§ **課題**
次に示す記録の行を、すべての記録について一字一句変えずに書き写してください。ただし、画像は解答に含めないでください。

(キーポイントのテキスト記述)
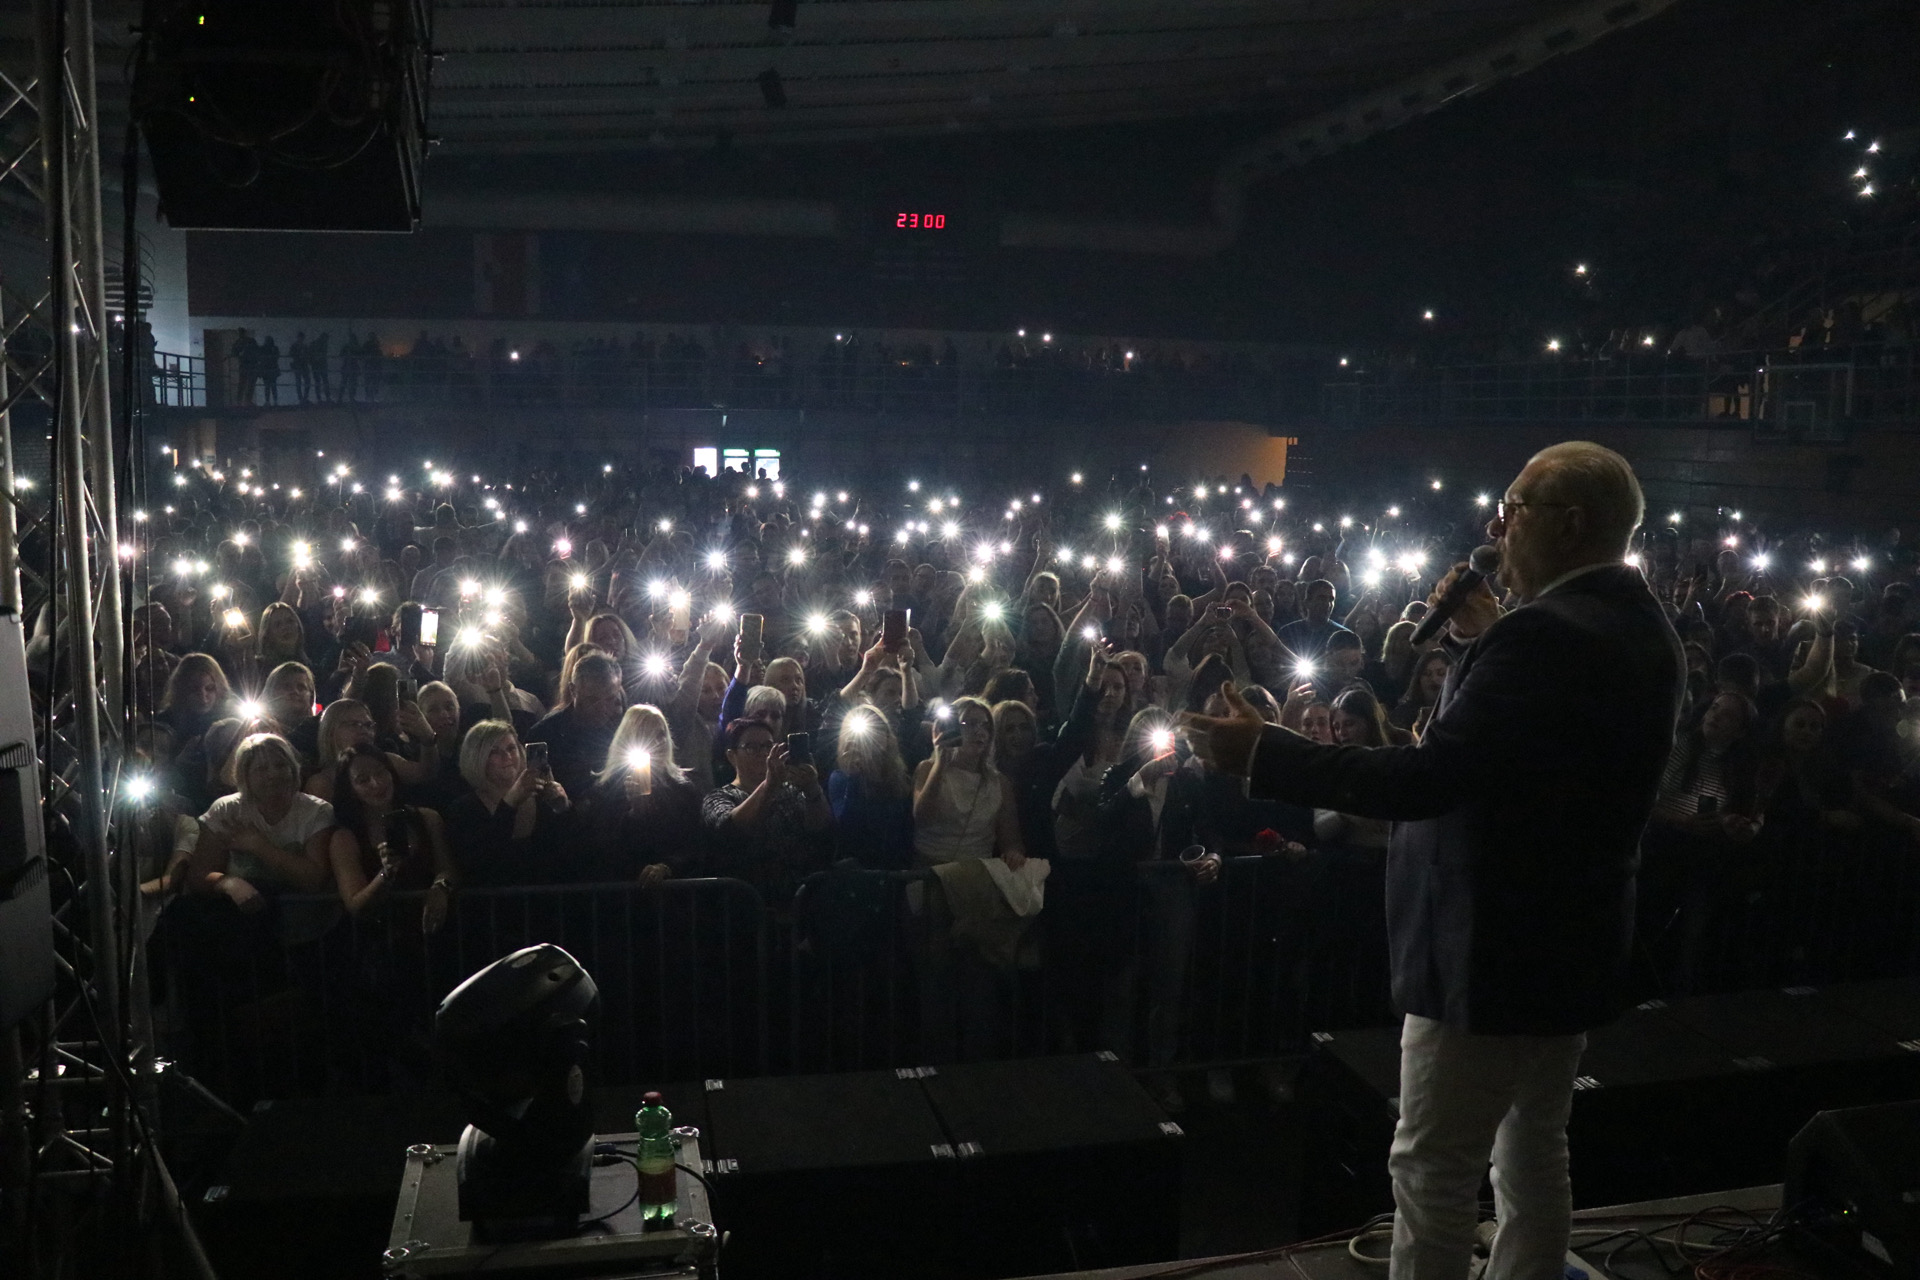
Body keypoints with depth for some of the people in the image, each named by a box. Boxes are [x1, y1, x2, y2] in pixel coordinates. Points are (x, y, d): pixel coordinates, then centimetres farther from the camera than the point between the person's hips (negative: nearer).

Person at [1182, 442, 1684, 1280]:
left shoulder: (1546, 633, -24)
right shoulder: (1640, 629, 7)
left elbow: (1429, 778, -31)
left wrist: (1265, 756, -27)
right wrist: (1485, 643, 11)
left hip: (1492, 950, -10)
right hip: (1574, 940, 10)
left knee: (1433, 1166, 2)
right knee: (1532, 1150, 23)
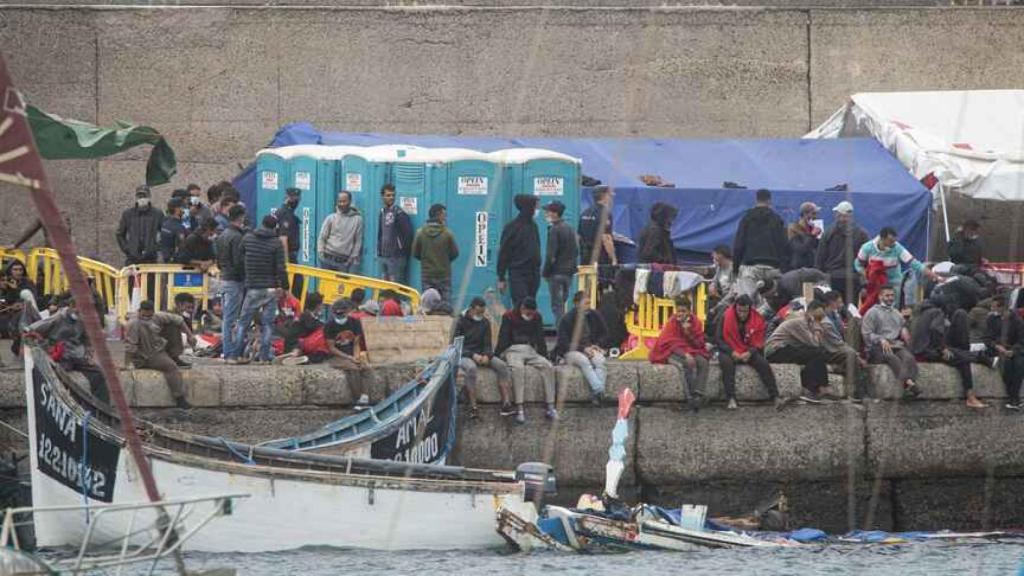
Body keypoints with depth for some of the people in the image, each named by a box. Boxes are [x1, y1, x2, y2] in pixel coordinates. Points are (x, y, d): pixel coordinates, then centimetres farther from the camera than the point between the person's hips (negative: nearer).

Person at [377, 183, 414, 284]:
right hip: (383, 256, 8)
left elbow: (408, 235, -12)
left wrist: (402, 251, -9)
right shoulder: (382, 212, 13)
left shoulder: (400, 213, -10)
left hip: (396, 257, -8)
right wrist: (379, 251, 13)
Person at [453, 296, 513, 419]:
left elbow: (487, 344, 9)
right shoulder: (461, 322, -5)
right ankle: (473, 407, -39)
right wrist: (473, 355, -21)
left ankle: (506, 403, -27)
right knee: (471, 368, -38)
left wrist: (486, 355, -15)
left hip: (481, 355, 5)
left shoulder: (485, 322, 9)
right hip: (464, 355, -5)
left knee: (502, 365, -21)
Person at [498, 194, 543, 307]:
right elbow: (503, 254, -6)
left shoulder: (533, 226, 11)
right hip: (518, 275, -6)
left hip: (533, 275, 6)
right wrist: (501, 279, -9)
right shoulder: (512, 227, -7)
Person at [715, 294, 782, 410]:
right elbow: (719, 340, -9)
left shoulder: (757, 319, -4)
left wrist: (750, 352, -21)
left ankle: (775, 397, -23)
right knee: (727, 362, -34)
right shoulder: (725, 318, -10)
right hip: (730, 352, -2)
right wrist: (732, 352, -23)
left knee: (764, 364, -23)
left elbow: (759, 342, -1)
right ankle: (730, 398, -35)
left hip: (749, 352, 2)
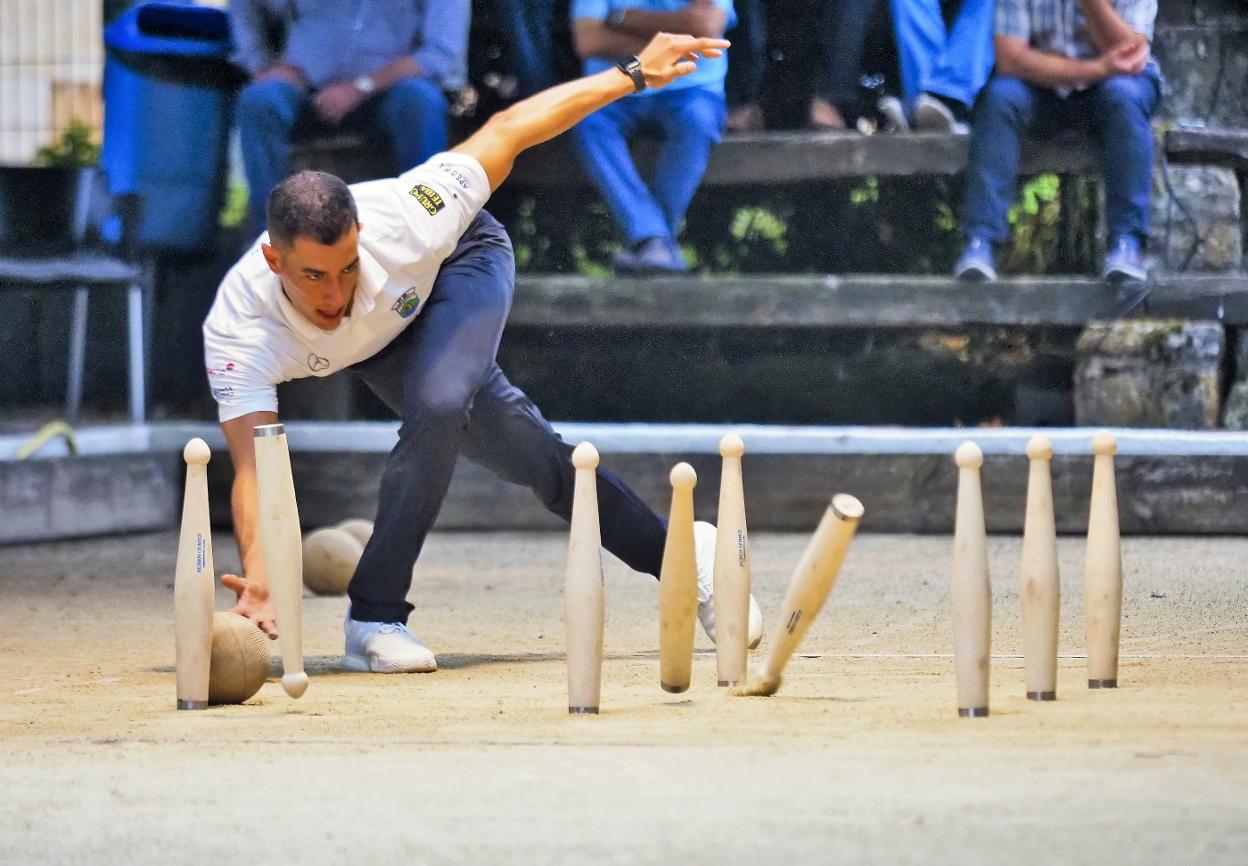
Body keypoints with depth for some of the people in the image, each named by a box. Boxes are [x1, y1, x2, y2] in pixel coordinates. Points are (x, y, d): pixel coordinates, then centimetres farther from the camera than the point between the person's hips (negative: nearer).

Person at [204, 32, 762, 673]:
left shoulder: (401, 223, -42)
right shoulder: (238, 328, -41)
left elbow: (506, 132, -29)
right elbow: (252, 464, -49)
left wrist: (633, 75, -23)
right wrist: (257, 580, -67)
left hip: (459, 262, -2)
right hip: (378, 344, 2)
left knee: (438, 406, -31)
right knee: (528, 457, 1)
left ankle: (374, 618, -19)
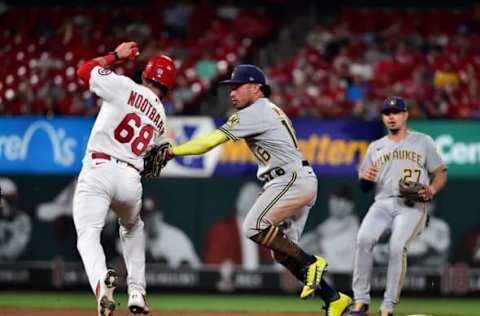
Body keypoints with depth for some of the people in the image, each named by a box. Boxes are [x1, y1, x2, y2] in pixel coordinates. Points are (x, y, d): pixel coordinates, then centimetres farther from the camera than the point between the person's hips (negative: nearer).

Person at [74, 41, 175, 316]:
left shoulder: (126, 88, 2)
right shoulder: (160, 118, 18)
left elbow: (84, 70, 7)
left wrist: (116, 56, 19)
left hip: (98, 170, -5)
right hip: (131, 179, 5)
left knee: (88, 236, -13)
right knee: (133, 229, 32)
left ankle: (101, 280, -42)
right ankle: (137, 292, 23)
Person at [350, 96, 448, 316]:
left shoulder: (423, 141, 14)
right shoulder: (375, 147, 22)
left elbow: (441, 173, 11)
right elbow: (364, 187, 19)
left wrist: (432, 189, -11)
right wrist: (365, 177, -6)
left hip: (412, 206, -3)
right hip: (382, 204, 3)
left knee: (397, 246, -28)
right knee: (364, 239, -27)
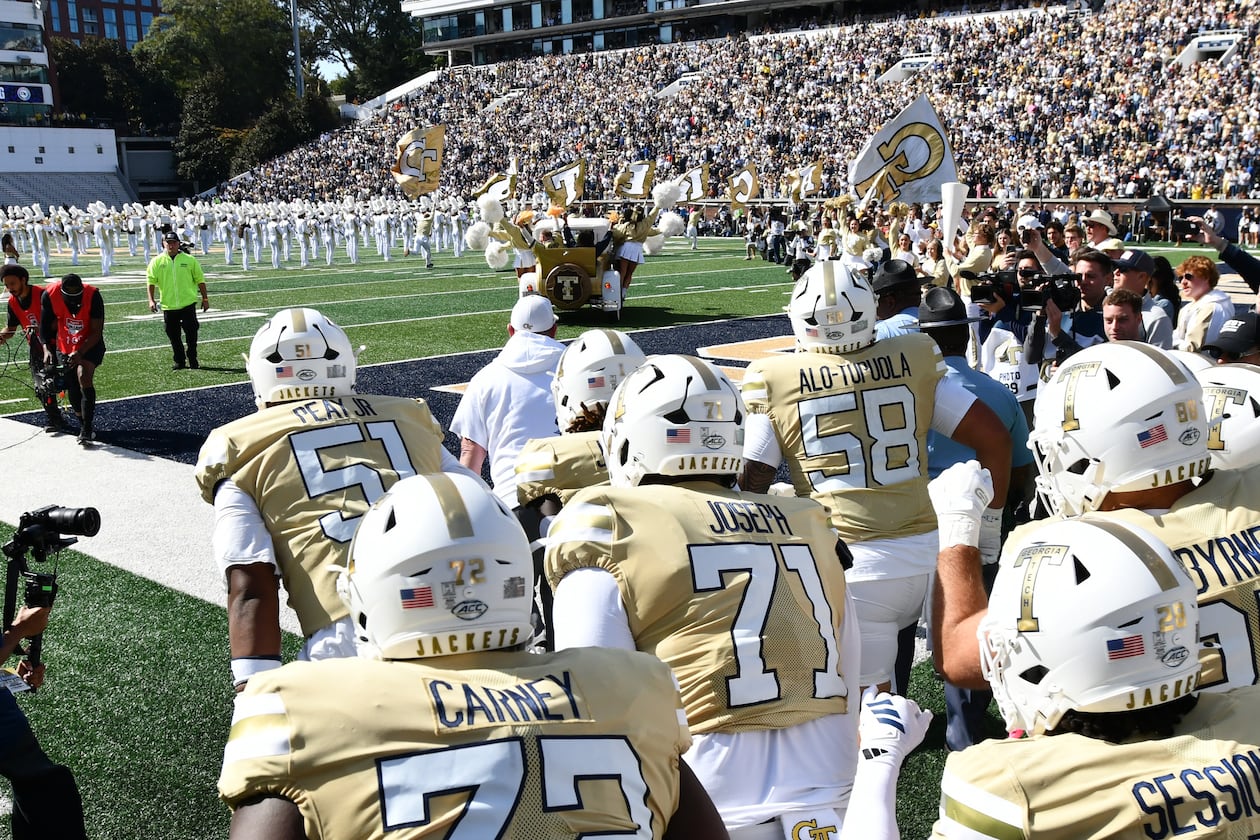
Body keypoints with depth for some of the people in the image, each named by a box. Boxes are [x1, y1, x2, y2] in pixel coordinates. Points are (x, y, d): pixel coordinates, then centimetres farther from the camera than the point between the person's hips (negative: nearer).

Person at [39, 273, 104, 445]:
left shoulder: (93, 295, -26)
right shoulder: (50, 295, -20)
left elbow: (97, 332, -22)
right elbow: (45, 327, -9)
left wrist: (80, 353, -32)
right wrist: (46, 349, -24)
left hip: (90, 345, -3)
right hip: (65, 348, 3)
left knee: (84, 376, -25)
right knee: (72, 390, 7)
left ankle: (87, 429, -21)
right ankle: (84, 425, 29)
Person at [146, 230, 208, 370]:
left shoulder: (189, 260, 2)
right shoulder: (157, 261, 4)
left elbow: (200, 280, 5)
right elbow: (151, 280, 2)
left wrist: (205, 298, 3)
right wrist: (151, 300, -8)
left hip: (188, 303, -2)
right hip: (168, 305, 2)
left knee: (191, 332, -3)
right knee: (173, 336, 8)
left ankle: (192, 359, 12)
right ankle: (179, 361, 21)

§ **解答は以下**
Body keypoints with depth for some of the people in the image, each named by a box. Boxes are [x1, y1, x2, y2] in pixel coordinates. Points are (x, y, d): pixel coordinates, then centimetres farther from the camera than the point between the person's hips (negative: nearer).

Person at [1182, 442, 1684, 1280]:
left shoulder: (1546, 633, -24)
right shoulder: (1640, 629, 7)
left elbow: (1429, 778, -31)
left wrist: (1265, 756, -27)
right wrist: (1485, 643, 11)
left hip: (1492, 950, -10)
right hip: (1574, 940, 10)
left knee: (1433, 1166, 2)
right knee: (1532, 1150, 23)
Body keypoints with depth for some of the people in the image, each named by a box. Boxes are [x1, y1, x2, y2] in pixel coordinates. Points are (x, y, d): pixel coordinates, then centimetres farther from the camera than the point between the person's hips (negative: nearer).

Person at [377, 183, 414, 284]:
right hip: (383, 256, 8)
left elbow: (408, 235, -12)
left wrist: (402, 251, -9)
right shoulder: (382, 212, 13)
left shoulder: (400, 213, -10)
left hip: (396, 257, -8)
right wrist: (379, 251, 13)
Person at [453, 296, 513, 419]:
left elbow: (487, 344, 9)
right shoulder: (461, 322, -5)
right ankle: (473, 407, -39)
right wrist: (473, 355, -21)
left ankle: (506, 403, -27)
right knee: (471, 368, -38)
left wrist: (486, 355, -15)
left hip: (481, 355, 5)
left shoulder: (485, 322, 9)
right hip: (464, 355, -5)
left knee: (502, 365, -21)
Person at [498, 194, 543, 307]:
right elbow: (503, 254, -6)
left shoulder: (533, 226, 11)
right hip: (518, 275, -6)
left hip: (533, 275, 6)
right wrist: (501, 279, -9)
right shoulder: (512, 227, -7)
Person at [715, 294, 782, 410]:
right elbow: (719, 340, -9)
left shoulder: (757, 319, -4)
left wrist: (750, 352, -21)
left ankle: (775, 397, -23)
right knee: (727, 362, -34)
right shoulder: (725, 318, -10)
right hip: (730, 352, -2)
right wrist: (732, 352, -23)
left knee: (764, 364, -23)
left elbow: (759, 342, -1)
right ankle: (730, 398, -35)
left hip: (749, 352, 2)
Body keypoints with depth for some of the people in the image, each named by a box. Boxes are [x1, y1, x2, y2] in pixel coordinates. Points are (x, y, d): pixel coordinates, then centimetres farther from the camera than the point between the person's hips (negative: nearer).

Person at [204, 32, 762, 673]:
left shoulder: (401, 223, -42)
right shoulder: (238, 328, -41)
left elbow: (506, 132, -29)
right elbow: (252, 464, -49)
left wrist: (633, 75, -23)
right wrist: (257, 580, -67)
left hip: (459, 262, -2)
right hip: (378, 344, 2)
left knee: (438, 406, -31)
right knee: (528, 457, 1)
left ankle: (374, 618, -19)
Body keypoints with depth for some of the people in the image, each named by a box. Boxes are [x1, y1, x2, y2] in pixel coordinates. Points are (x, y, d): pixel coordinates, then centimetres farther from the camera than the point between the person's hips (negative: nearer).

Person at [74, 41, 175, 316]:
left shoulder: (126, 88, 2)
right shoulder: (160, 118, 18)
left elbow: (84, 70, 7)
left wrist: (116, 56, 19)
left hip: (98, 170, -5)
right hip: (131, 179, 5)
left knee: (88, 236, -13)
right knee: (133, 229, 32)
left ankle: (101, 280, -42)
right ankle: (137, 292, 23)
Person at [350, 96, 448, 316]:
left shoulder: (423, 141, 14)
right shoulder: (375, 147, 22)
left elbow: (441, 173, 11)
right elbow: (364, 187, 19)
left wrist: (432, 189, -11)
right wrist: (365, 177, -6)
left hip: (412, 206, -3)
right hip: (382, 204, 3)
left knee: (397, 246, -28)
right knee: (364, 239, -27)
Body keypoints with depth for some of the people in the image, each named by a box. Boxes are [x1, y1, x2, y2] in pixel coordinates. Points are (x, y, d): pixel coordinates, then centimetres farther from the camera than the point between the person's hips (negative: nearer).

Person at [39, 273, 104, 445]:
left shoulder: (93, 295, -26)
right shoulder: (50, 295, -20)
left elbow: (97, 332, -22)
right elbow: (45, 327, -9)
left wrist: (80, 353, -32)
right wrist: (46, 349, -24)
left hip: (90, 345, -3)
right hip: (65, 348, 3)
left knee: (84, 376, -25)
right knee: (72, 390, 7)
left ankle: (87, 429, -21)
right ankle: (84, 425, 29)
Person at [146, 230, 208, 370]:
left shoulder: (189, 260, 2)
right shoulder: (157, 261, 4)
left elbow: (200, 280, 5)
right elbow: (151, 280, 2)
left wrist: (205, 298, 3)
right wrist: (151, 300, -8)
left hip: (188, 303, -2)
right hip: (168, 305, 2)
left knee: (191, 332, -3)
right knee: (173, 336, 8)
left ankle: (192, 359, 12)
right ankle: (179, 361, 21)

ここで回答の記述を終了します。